We had no dinner that night. Our guide, Alan (who does an exquisite job of logistical arrangements on the Peruvian end to make our journeys go with ease), suggested that we should refrain from food, or eat but lightly, throughout the afternoon, as we were to partake of the Ayahuasca brew that very evening. Alan took us upon a tour of the surrounding forest, pointing out the large trees hung with liana vines, plants to avoid and areas to sit in silent contemplation. When, a bit later, we had all wandered back to camp, the tent was up and the men were sitting smoking tobacco in the afterglow of a day’s work well done. Suddenly Gilber jumped up, grabbed a large dry leaf and scurried off bent low to the ground. He walked back to our group, sitting upon a log, and displayed a large black beetle. This beetle, he declared, would not kill you if it stung you, you would only wish it had! ‘Nuff said.

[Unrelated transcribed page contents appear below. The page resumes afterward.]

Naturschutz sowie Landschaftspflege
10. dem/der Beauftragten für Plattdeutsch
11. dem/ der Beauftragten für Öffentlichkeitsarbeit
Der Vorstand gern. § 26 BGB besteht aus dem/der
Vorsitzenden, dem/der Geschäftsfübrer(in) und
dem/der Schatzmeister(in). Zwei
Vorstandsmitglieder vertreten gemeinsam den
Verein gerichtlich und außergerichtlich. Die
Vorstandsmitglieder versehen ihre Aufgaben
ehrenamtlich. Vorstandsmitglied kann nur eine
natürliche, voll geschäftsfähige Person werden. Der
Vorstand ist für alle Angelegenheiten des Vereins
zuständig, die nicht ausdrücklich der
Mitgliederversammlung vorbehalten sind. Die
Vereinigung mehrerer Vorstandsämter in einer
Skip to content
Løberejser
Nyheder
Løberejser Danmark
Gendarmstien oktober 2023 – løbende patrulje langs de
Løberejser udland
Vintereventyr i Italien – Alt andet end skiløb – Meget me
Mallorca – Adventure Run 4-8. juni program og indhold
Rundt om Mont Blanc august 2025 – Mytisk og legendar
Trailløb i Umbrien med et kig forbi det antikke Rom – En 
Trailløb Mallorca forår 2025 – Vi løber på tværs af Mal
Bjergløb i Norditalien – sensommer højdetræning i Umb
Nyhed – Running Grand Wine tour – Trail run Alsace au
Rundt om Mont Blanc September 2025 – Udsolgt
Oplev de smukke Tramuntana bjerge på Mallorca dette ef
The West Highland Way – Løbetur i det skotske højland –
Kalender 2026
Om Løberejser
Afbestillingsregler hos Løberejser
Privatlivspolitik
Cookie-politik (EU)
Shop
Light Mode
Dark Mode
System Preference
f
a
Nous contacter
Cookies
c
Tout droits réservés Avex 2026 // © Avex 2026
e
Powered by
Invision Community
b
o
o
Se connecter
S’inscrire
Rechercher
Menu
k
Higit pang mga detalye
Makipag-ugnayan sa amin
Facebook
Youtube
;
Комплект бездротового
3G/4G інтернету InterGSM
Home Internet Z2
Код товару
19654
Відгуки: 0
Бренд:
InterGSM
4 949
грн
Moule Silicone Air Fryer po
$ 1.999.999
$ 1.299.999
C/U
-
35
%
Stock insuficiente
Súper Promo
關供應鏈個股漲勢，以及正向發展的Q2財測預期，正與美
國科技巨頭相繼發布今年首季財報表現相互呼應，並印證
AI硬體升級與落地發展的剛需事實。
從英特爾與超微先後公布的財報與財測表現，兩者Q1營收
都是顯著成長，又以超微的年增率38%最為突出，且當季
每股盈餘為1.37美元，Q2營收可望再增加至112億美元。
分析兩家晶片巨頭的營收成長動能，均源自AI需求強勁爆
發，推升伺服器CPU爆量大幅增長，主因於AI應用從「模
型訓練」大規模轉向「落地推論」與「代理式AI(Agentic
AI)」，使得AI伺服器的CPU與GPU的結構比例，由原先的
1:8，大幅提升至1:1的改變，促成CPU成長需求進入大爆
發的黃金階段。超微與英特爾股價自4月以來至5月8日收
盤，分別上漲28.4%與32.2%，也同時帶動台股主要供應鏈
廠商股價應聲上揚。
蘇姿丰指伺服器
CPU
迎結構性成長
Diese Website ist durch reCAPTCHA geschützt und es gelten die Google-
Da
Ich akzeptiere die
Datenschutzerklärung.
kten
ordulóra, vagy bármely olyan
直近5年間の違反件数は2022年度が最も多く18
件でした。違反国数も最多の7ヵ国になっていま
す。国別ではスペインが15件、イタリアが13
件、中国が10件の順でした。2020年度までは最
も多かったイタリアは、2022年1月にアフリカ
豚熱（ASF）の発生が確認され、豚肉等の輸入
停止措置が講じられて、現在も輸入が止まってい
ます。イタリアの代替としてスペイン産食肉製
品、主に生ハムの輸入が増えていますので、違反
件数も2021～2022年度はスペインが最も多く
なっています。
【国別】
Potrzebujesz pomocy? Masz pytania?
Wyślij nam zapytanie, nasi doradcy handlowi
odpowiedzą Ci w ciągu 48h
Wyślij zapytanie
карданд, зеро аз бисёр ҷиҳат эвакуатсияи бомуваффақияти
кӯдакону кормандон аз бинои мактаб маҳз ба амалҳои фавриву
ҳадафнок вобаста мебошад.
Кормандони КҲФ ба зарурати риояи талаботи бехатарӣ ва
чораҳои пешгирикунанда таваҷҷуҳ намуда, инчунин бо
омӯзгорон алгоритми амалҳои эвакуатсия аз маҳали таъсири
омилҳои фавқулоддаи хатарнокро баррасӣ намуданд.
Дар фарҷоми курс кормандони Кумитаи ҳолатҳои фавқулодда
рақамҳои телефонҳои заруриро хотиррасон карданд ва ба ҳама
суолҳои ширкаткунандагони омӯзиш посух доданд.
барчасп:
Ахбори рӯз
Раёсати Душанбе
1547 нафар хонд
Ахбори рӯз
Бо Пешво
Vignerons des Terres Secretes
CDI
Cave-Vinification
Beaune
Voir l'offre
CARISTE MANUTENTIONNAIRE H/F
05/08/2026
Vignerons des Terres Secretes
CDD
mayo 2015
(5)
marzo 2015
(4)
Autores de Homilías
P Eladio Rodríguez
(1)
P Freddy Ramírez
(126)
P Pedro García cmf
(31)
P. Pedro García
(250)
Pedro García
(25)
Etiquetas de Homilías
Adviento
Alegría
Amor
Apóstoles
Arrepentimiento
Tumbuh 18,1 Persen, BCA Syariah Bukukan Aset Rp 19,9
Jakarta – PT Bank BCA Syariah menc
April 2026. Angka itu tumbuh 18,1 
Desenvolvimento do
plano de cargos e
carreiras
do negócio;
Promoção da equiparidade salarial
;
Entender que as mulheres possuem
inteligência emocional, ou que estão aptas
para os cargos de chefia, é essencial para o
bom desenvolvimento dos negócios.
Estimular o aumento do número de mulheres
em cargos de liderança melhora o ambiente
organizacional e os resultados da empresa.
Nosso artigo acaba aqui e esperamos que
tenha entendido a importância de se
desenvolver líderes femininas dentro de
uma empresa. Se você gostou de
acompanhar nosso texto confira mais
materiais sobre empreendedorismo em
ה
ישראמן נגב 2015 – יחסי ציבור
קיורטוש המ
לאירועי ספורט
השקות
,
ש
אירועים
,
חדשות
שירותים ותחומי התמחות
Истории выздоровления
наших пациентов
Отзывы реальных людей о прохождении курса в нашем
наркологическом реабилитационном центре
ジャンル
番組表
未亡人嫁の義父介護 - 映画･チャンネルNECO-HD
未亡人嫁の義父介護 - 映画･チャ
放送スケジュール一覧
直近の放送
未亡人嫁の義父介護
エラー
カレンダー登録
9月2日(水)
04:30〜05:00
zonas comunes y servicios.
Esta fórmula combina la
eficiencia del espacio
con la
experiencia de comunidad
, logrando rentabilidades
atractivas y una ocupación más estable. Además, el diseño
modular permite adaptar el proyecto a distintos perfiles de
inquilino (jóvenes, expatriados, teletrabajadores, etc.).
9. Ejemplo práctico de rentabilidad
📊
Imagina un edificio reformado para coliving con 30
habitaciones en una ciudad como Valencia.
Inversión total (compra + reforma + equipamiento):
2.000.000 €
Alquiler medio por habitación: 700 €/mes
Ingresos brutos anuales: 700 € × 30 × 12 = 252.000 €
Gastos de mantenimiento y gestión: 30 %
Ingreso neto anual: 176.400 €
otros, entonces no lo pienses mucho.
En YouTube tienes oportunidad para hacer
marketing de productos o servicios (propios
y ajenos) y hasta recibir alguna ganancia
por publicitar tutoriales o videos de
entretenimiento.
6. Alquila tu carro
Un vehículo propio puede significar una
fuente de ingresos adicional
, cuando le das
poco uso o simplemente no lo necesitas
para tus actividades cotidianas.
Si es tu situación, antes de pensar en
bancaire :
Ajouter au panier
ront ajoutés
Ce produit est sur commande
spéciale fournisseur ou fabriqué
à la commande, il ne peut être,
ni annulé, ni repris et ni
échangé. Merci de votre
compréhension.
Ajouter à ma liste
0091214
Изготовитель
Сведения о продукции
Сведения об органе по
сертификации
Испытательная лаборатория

Sundown arrived. A few of us gathered, facing west, and sang the Song of Appreciation. A beautiful splash of color greeted us as we let be released the weariness of the day, the overwhelm of activity, the long ride upriver. As we let these things go a wave of tranquility washed over us. Ahhh! A new day was begun in appreciation, just as the day gone by was released with appreciation. We sat, smoked tobacco, laughed and reminisced of our journey so far. Some explored further the jungle about us, never straying too far from camp. We were each, in our own way, finding a way of dancing with the portent of what we were, by choice, about to embark upon: an Ayahuasca Journey.